On 14 January 2015 the United Nations Special Adviser on Cyprus, Espen Barth Eide, voiced concern that, despite some recent openings in the talks, it has been impossible to get negotiations back on track. “We were not able together to stack the package in the right order, so now we’re back in an impasse,” Eide said following a meeting with Turkish Cypriot leader Dervis Eroglu.

Leaders of ethnically divided Cyprus began a week of intensive peace talks 09 January 2017 intended to reach a deal in the context of the U.N.-led negotiations for reunifying the island. The talks between Cyprus President Nicos Anastasiades and Turkish Cypriot leader Mustafa Akinci and their aids will be held for three days. Starting 12 January 2017, a Conference on Cyprus will take place at the United Nations' European headquarters in Geneva with the participation of other nations. Recently elected U.N. Secretary-General Antonio Guterres, who is expected to attend the conference, described the talks as a "historic opportunity" for a breakthrough.
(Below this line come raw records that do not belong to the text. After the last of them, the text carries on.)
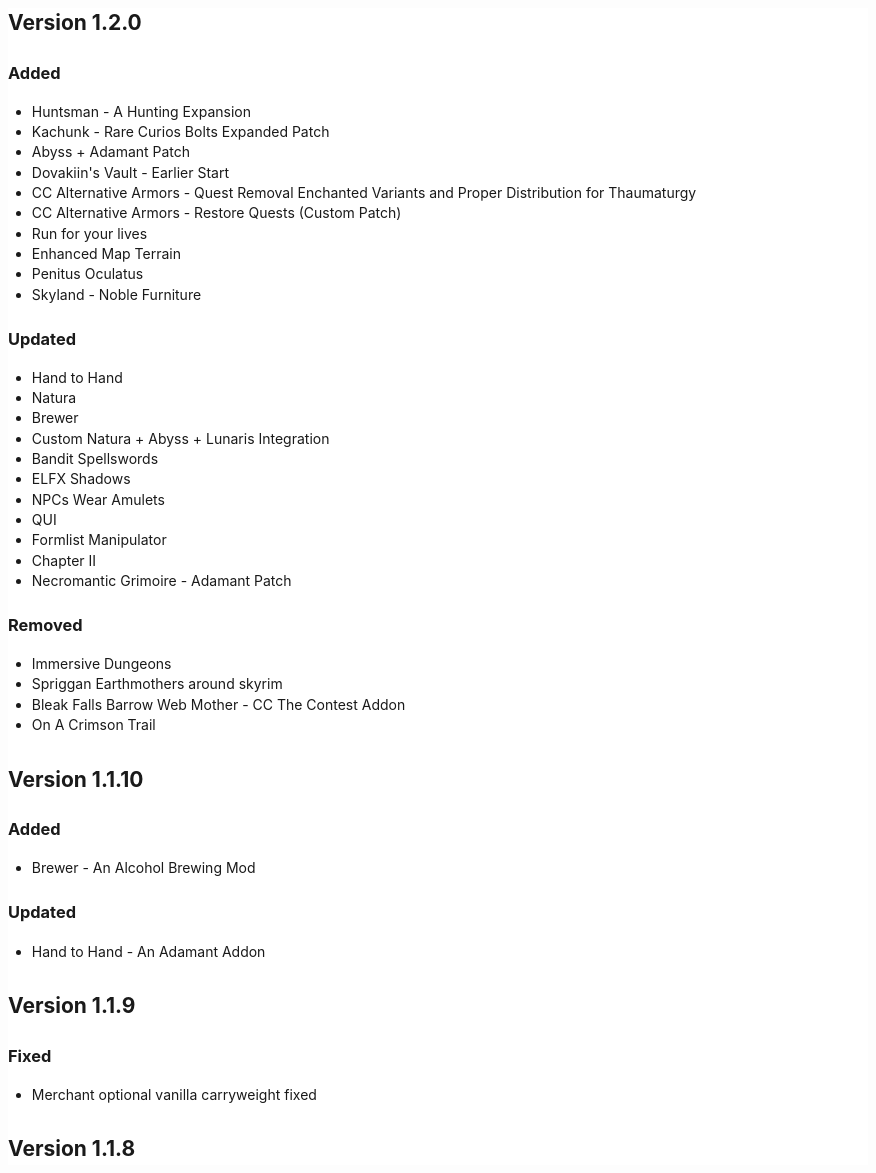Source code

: ## Version 1.2.0

### Added
+ Huntsman - A Hunting Expansion
+ Kachunk - Rare Curios Bolts Expanded Patch
+ Abyss + Adamant Patch
+ Dovakiin's Vault - Earlier Start
+ CC Alternative Armors - Quest Removal Enchanted Variants and Proper Distribution for Thaumaturgy
+ CC Alternative Armors - Restore Quests (Custom Patch)
+ Run for your lives
+ Enhanced Map Terrain
+ Penitus Oculatus
+ Skyland - Noble Furniture

### Updated
+ Hand to Hand
+ Natura
+ Brewer
+ Custom Natura + Abyss + Lunaris Integration
+ Bandit Spellswords
+ ELFX Shadows
+ NPCs Wear Amulets
+ QUI
+ Formlist Manipulator
+ Chapter II
+ Necromantic Grimoire - Adamant Patch

### Removed
+ Immersive Dungeons
+ Spriggan Earthmothers around skyrim
+ Bleak Falls Barrow Web Mother - CC The Contest Addon
+ On A Crimson Trail

## Version 1.1.10

### Added
+ Brewer - An Alcohol Brewing Mod

### Updated
+ Hand to Hand - An Adamant Addon

## Version 1.1.9

### Fixed
+ Merchant optional vanilla carryweight fixed

## Version 1.1.8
The 2nd Conference on Cyprus, which convened on 28 June 2017 in Crans-Montana, Switzerland, concluded after two weeks with no result. On the third day of the Conference, UNSG Guterres came to Crans-Montana and proposed a “package approach” on five headings (territory, political equality, property, equivalent treatment, security and guarantees). In this framework, the two sides presented their proposals on the five headings, while the guarantors prepared and presented their proposals solely on the chapter of security and guarantees. Despite all of this, as well as the fact that the UNSG returned to Crans-Montana on 6 July 2017 with a view to finalizing the process, the UNSG Guterres declared that the Conference had failed. UNSG Guterres emphasized that there was no single reason for the failure of the Conference and that it failed due to the inability to agree on all of the chapters.

Cypriot President Nicos Anastasiades, after Crans-Montana, in order to prove that he was ready to accept the plan, went to see the Secretary General in September 2017 and told him that our side is ready to accept the six parameters of his proposals as a package and not a la carte. Greek Cypriot government spokesman Nicos Christodoulides said that there was no time frame set for the resumption of the talks.